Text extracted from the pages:

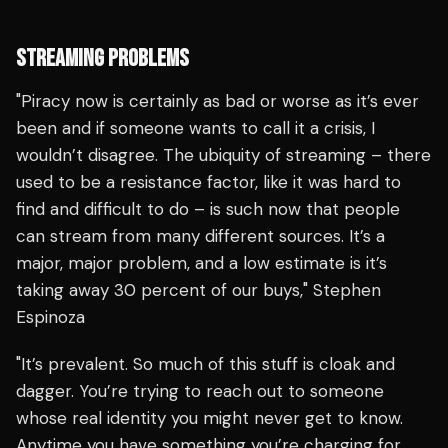
STREAMING PROBLEMS
"Piracy now is certainly as bad or worse as it’s ever
been and if someone wants to call it a crisis, I
wouldn’t disagree. The ubiquity of streaming – there
used to be a resistance factor, like it was hard to
find and difficult to do – is such now that people
can stream from many different sources. It’s a
major, major problem, and a low estimate is it’s
taking away 30 percent of our buys," Stephen
Espinoza
"It’s prevalent. So much of this stuff is cloak and
dagger. You’re trying to reach out to someone
whose real identity you might never get to know.
Anytime you have something you’re charging for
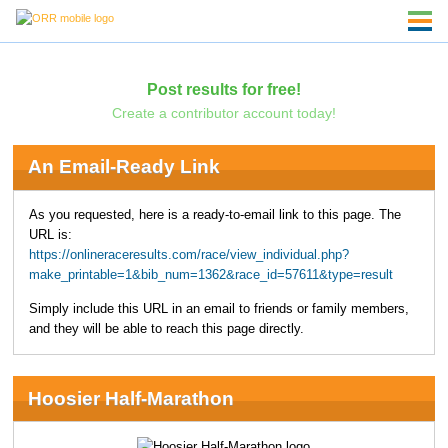
Post results for free!
Create a contributor account today!
An Email-Ready Link
As you requested, here is a ready-to-email link to this page. The
URL is:
https://onlineraceresults.com/race/view_individual.php?
make_printable=1&bib_num=1362&race_id=57611&type=result
Simply include this URL in an email to friends or family members,
and they will be able to reach this page directly.
Hoosier Half-Marathon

▶ **Work request**
Rewrite the listing with every "page" swapped for "screen" and nothing else altered, leaving out the pictures.

▶ **Solution below**
STREAMING PROBLEMS
"Piracy now is certainly as bad or worse as it’s ever
been and if someone wants to call it a crisis, I
wouldn’t disagree. The ubiquity of streaming – there
used to be a resistance factor, like it was hard to
find and difficult to do – is such now that people
can stream from many different sources. It’s a
major, major problem, and a low estimate is it’s
taking away 30 percent of our buys," Stephen
Espinoza
"It’s prevalent. So much of this stuff is cloak and
dagger. You’re trying to reach out to someone
whose real identity you might never get to know.
Anytime you have something you’re charging for
Post results for free!
Create a contributor account today!
An Email-Ready Link
As you requested, here is a ready-to-email link to this screen. The
URL is:
https://onlineraceresults.com/race/view_individual.php?
make_printable=1&bib_num=1362&race_id=57611&type=result
Simply include this URL in an email to friends or family members,
and they will be able to reach this screen directly.
Hoosier Half-Marathon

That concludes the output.